How many of these sleep podcasts started as just regular podcasts before the host came to the harsh realization that their show was dull so they pivoted
Good guy in movie shot 3 times: I must save my family
Me, kinda sore from trampoline sesh: sorry gramma can’t make it to your 85th bday
You have CrossFit, I bathe 3 children in one evening.
karate teacher: shatter that board
me: *holding it up to my face* your whole family died here and I watched
teacher: not like that
board: *crying* yeah not like that
My doctor said I needed to reduce stress. Great, now I have that to worry about.
The brat next door is outside banging on a metal bucket in his front yard …..guess it’s about that time to go mow my gravel driveway.
The Discovery Channel should be on a different channel every day
[first person to see an ostrich]
Check out that chicken horse.
watering my plants with Mtn Dew to recreate their native environment
ME: [trying to console a friend whose house has been demolished] Cheer up, bulldozing is the sincerest form of flattery
will somebody tell my friend its spelled “gif” not “gf” and its not special that he has one, i have like 400 on my computer
Last weekend, Brad Pitt and Angelina Jolie tied the knot in a small intimiate ceremony attended by 20 of their closest children.

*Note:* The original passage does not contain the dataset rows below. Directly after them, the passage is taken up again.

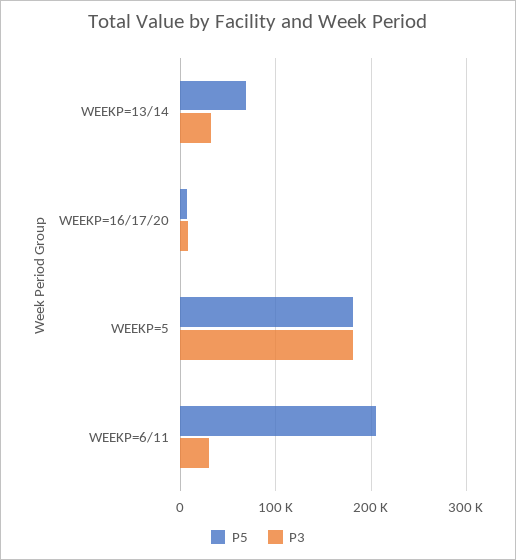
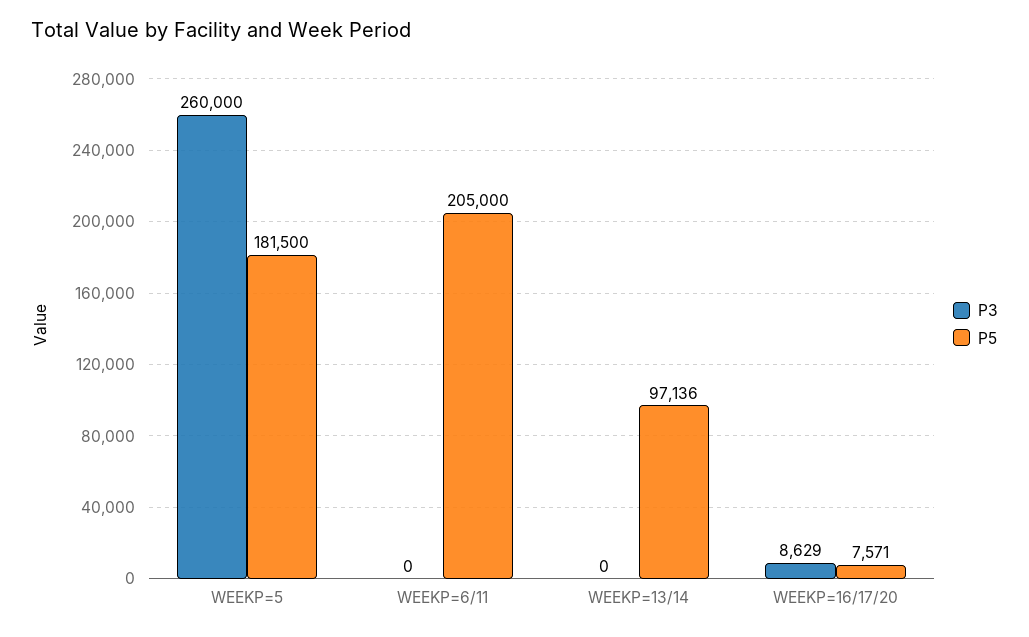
  {
    "P5": {
-     "WEEKP=13/14": 70000,
+     "WEEKP=13/14": 97136,
      "WEEKP=16/17/20": 7571,
      "WEEKP=5": 181500,
      "WEEKP=6/11": 205000
    },
    "P3": {
-     "WEEKP=13/14": 30000,
+     "WEEKP=13/14": 0,
      "WEEKP=16/17/20": 8629,
-     "WEEKP=5": 180000,
+     "WEEKP=5": 260000,
-     "WEEKP=6/11": 30000
+     "WEEKP=6/11": 0
    }
  }

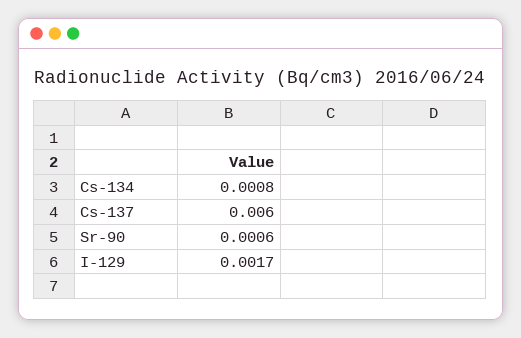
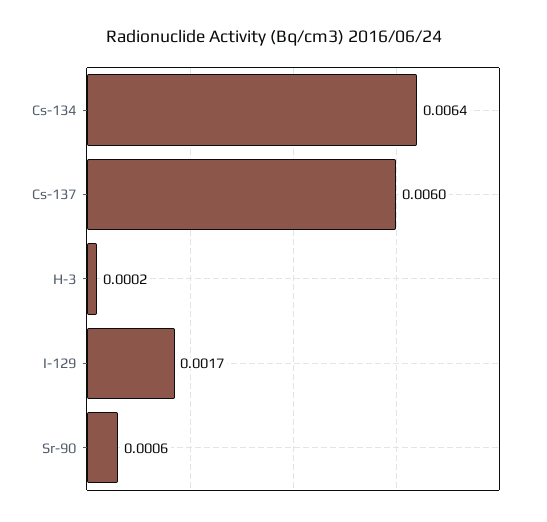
  {
-   "Cs-134": 0.0008,
+   "Cs-134": 0.0064,
    "Cs-137": 0.006,
    "Sr-90": 0.0006,
-   "I-129": 0.0017
+   "I-129": 0.0017,
+   "H-3": 0.0002
  }

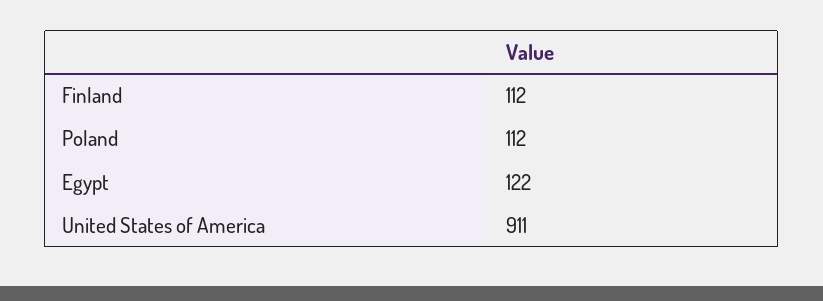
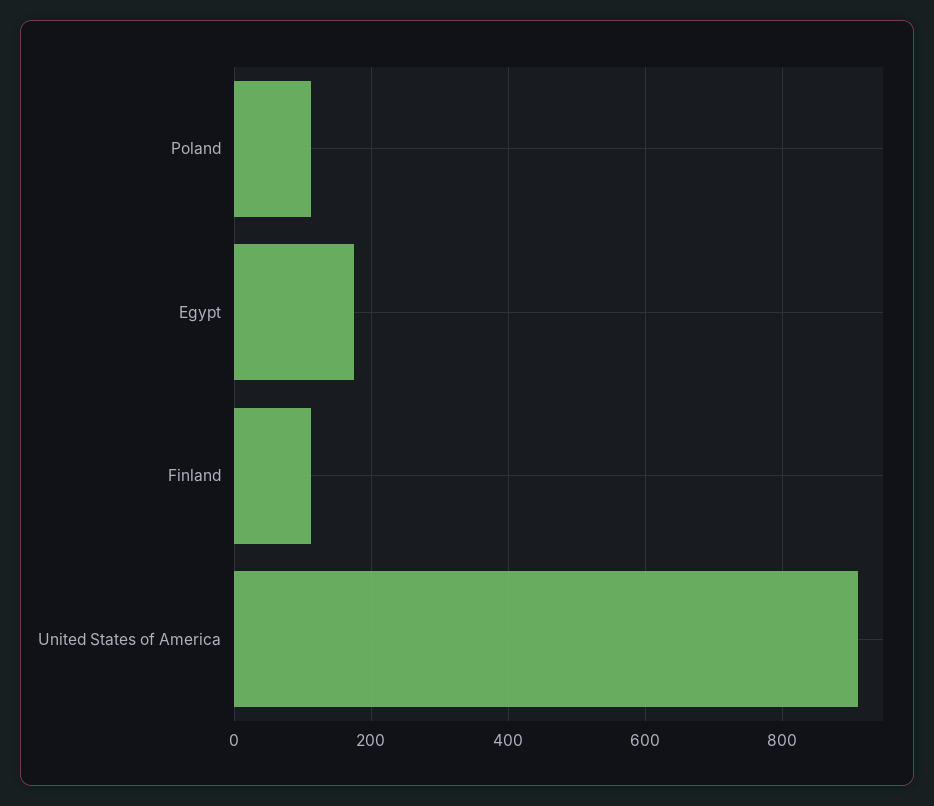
  {
    "Finland": 112,
    "Poland": 112,
-   "Egypt": 122,
+   "Egypt": 180,
    "United States of America": 911
  }

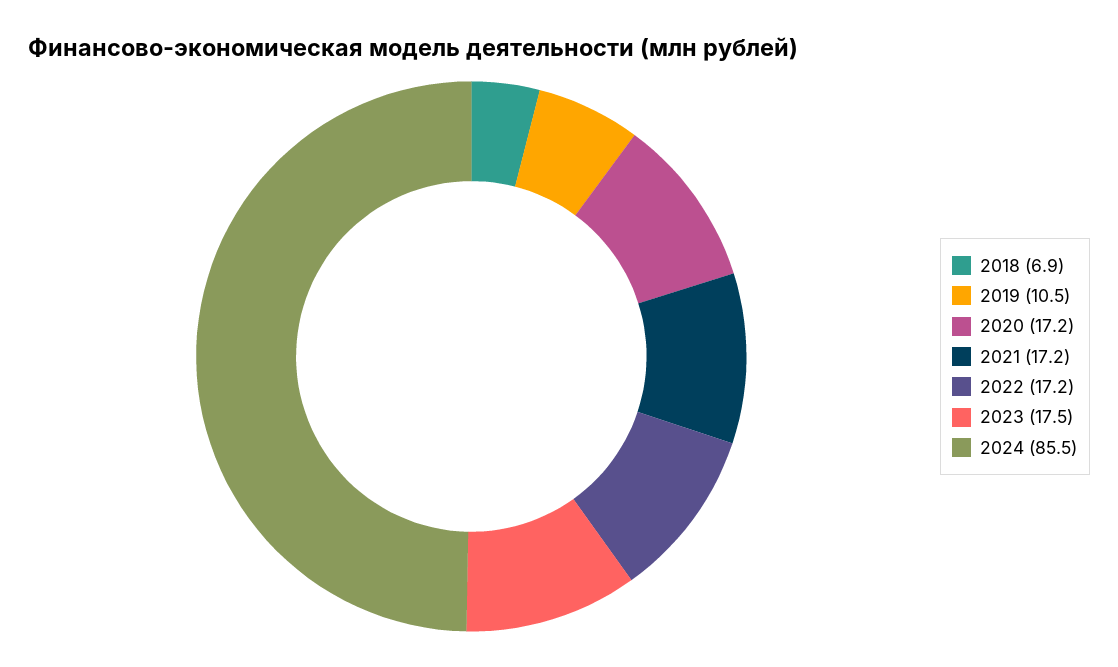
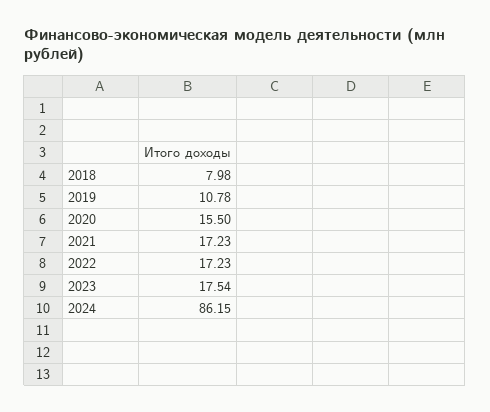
  {
-   "2018": 6.9,
+   "2018": 7.98,
-   "2019": 10.5,
+   "2019": 10.78,
-   "2020": 17.2,
+   "2020": 15.5,
    "2021": 17.23,
    "2022": 17.23,
    "2023": 17.54,
-   "2024": 85.5
+   "2024": 86.15
  }

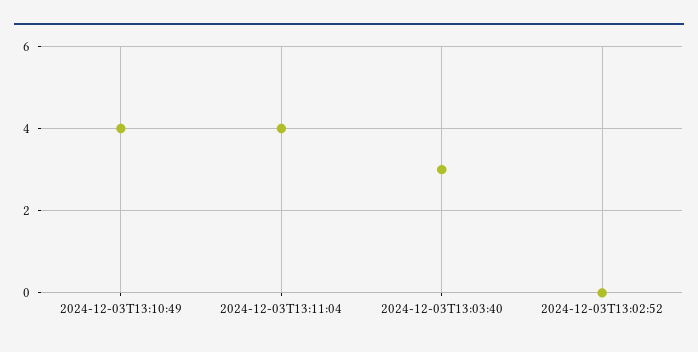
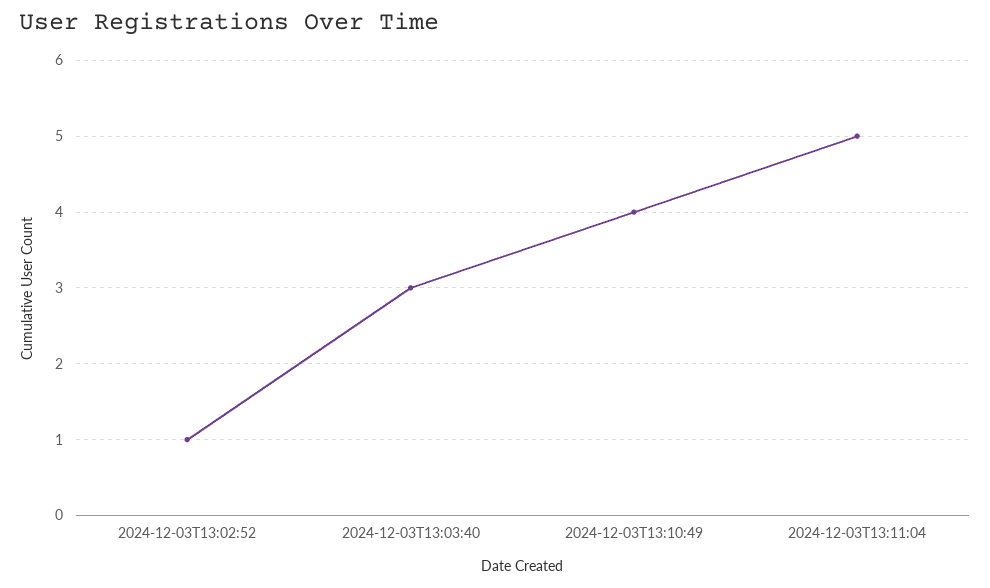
  {
    "2024-12-03T13:10:49": 4,
-   "2024-12-03T13:11:04": 4,
+   "2024-12-03T13:11:04": 5,
    "2024-12-03T13:03:40": 3,
-   "2024-12-03T13:02:52": 0
+   "2024-12-03T13:02:52": 1
  }

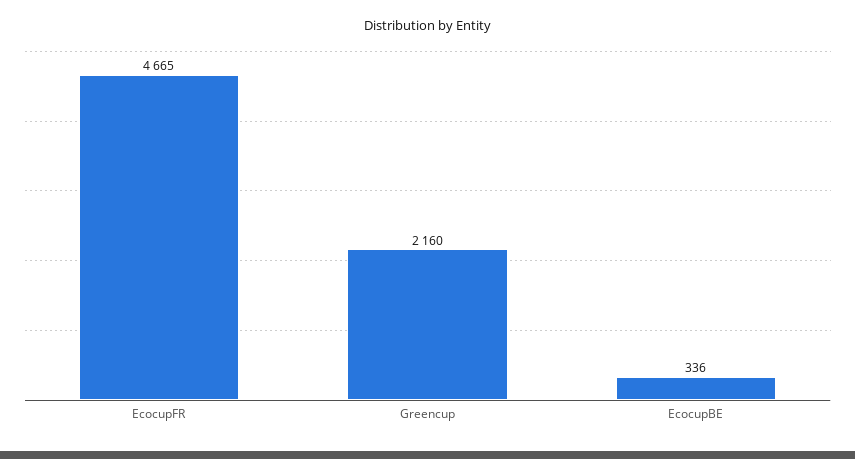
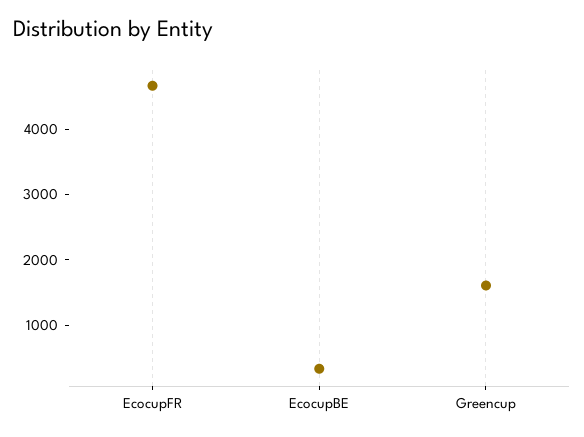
  {
    "EcocupFR": 4665,
-   "Greencup": 2160,
+   "Greencup": 1600,
    "EcocupBE": 336
  }

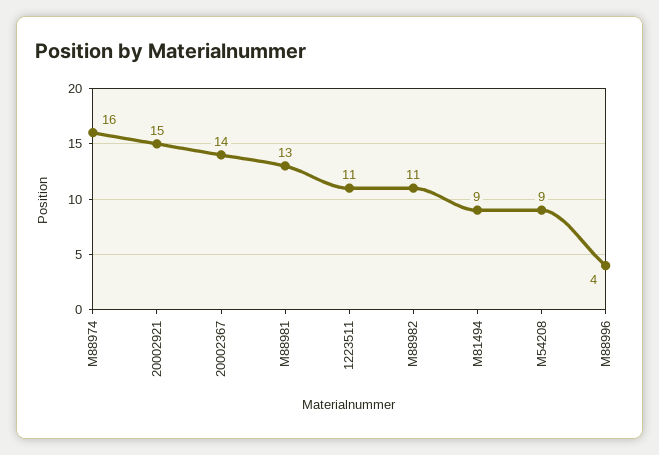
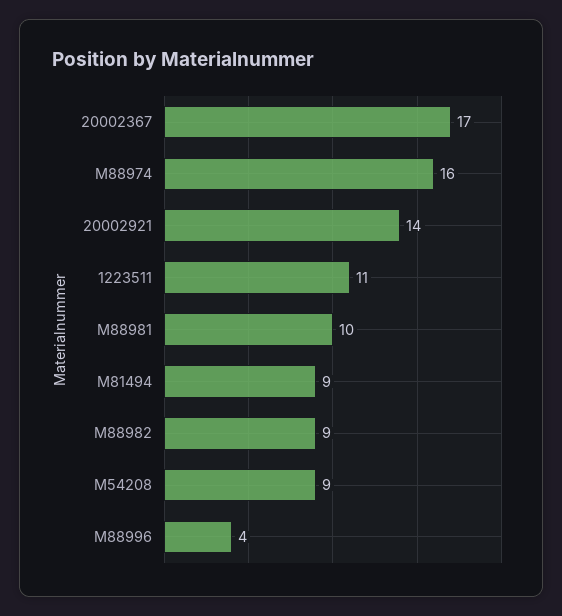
  {
    "M88974": 16,
-   "20002921": 15,
+   "20002921": 14,
-   "20002367": 14,
+   "20002367": 17,
-   "M88981": 13,
+   "M88981": 10,
    "1223511": 11,
-   "M88982": 11,
+   "M88982": 9,
    "M81494": 9,
    "M54208": 9,
    "M88996": 4
  }

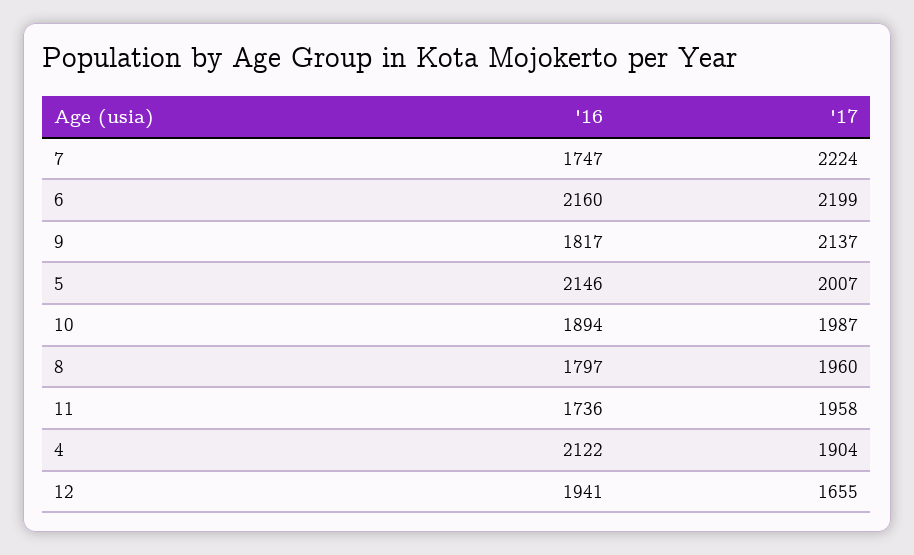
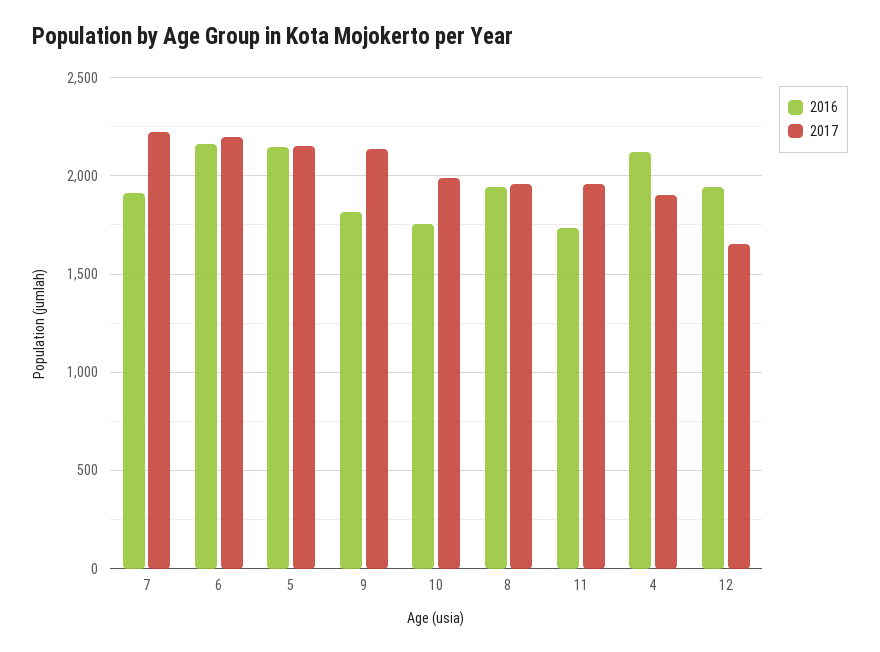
  {
    "'16": {
-     "7": 1747,
+     "7": 1900,
      "6": 2160,
      "9": 1817,
      "5": 2146,
-     "10": 1894,
+     "10": 1750,
-     "8": 1797,
+     "8": 1950,
      "11": 1736,
      "4": 2122,
      "12": 1941
    },
    "'17": {
      "7": 2224,
      "6": 2199,
      "9": 2137,
-     "5": 2007,
+     "5": 2150,
      "10": 1987,
      "8": 1960,
      "11": 1958,
      "4": 1904,
      "12": 1655
    }
  }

7: Golf is not fun to watch
ME: It is, if you understand the nuances and the context
7: What are nuances and context
Me: Details. Like the scoreboard, the decisions they make
7: They hit a ball, and it goes in–or not
Me:
7: Usually not
Me:
7: They aren’t even good at it.
Mrs Doubtfire is my favourite movie about violating a custody agreement
Lifehack: dress your young children in the colors of the food you are serving them to avoid outfit changes.
For lent I gave up eating random crumbs I find on my desk
CYCLOPS: what’s that screaming?
PROF. X: I maxed out the difficulty in the danger room
WOLVERINE: [running through the aisles of a virtual grocery store trying to avoid talking to neighbors, old class mates, and ex gfs] NOOOOOOOOOO
Me: My bed is so warm and cosy. I never want to leave.
Bladder: AHAHAHAHAHAHAHA
BOSS: You’re fired
ME: For giving up my seat to a blind guy?
BOSS: You’re an Uber driver
There are 7 trillion nerves in the human body and some people manage to get on every one.
[At microphone]
*clears throat*
“Salsa. Ballet. Conga. Waltz. Jitterbug. Tap.”
*crowd cheers*
“Thanks for attending my dance recital.”